As we walk, Kampe points out native plants that she and fellow Mount Washington Association board member Jerry Schneider were instrumental in starting on the lower slope.  The Bee’s Bliss, with its grey foliage and blue-purple flowers,  and the yellow-bloomed Desert Bush Sunflower not only brighten the path with color but are drought tolerant and a low fire hazard.  Ideally, the native plants will spread to replace the invasive, non-native grasses, which go up “like tinder” according to Kampe.

An early stop along the trail is the trailside marker for Bob Scholfield Park.   Real estate agent Scholfield was an early (1940's) resident of Seaview Lane and he loved the land and the trail.  Sharing Scholfield’s dream that the hillside would “stay green forver”, his neighbors Adel and Doss Mabe and Ann Dudrow bought the lots below the trail and donated them to the Santa Monica Mountains Conservancy.
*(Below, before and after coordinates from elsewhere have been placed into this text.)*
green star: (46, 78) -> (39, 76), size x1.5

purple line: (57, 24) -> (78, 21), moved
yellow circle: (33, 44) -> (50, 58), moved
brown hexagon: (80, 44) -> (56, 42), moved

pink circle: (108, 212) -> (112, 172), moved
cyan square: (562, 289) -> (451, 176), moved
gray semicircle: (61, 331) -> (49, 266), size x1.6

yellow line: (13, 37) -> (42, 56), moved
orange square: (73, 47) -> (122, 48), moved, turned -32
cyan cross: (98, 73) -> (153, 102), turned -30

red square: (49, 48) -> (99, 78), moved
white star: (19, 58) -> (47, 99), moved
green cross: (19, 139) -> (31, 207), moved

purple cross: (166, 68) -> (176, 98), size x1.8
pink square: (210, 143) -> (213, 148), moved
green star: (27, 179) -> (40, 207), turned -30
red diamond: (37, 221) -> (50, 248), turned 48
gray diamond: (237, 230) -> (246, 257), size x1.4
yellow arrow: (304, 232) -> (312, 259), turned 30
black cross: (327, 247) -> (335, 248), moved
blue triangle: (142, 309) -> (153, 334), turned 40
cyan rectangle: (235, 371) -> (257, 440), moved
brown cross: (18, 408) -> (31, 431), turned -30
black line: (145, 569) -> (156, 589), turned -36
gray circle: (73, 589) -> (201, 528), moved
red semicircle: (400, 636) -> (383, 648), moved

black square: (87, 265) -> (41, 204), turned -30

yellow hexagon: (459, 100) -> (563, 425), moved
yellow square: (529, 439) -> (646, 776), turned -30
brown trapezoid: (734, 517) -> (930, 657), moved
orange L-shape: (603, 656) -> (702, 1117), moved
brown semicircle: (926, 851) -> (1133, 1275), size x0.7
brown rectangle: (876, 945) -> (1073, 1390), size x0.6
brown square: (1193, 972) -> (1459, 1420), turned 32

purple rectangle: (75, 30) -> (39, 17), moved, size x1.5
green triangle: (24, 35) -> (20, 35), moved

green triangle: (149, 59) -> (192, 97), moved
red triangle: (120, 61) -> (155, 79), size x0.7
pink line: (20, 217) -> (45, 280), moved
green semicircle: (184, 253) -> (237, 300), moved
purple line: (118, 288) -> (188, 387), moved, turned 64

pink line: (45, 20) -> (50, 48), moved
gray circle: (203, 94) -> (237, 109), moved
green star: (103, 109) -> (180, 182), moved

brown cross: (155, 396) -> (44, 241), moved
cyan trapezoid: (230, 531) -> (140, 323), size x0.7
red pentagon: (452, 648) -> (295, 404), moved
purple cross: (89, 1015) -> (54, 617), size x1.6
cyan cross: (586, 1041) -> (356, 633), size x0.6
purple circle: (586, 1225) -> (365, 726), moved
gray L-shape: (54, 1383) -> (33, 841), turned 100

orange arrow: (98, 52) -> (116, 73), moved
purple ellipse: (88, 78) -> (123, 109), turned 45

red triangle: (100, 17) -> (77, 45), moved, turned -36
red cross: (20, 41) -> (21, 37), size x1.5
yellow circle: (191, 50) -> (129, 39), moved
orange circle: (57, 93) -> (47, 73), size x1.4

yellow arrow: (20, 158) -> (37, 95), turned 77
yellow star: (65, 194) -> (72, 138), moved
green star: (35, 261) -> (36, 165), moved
Adel Mabe remembers that Scholfield would regularly “borrow” his neighbor’s dog for walks along the trail; when Scholfield was diagnosed with cancer in 2001, Mabe herself was dogged in her determination have the land designated as a “park in spirit” and memorialized with the yellow stone that Bob loved. Scholfield “attended” the dedication from his patio above the trail.  He died just days later.

After stopping to remember Scholfield and his love-of-the-land legacy, we continue on to the sunset-friendly  bench:  one of many that Kampe and Schneider stationed around the Hill.  Depending on the time of year, you can still see the ocean at sunset: a “glint of gold” in the distance, according to Kampe who notes that sometimes, the best vantage point is achieved by standing on the higher elevation away from the trail edge.

A few steps on, Downtown’s skyscrapers are perfectly framed in a notch of hills.  Surrounded by the green of the trail, they seem a million miles away.

Just as Bob Scholfield would have wanted it.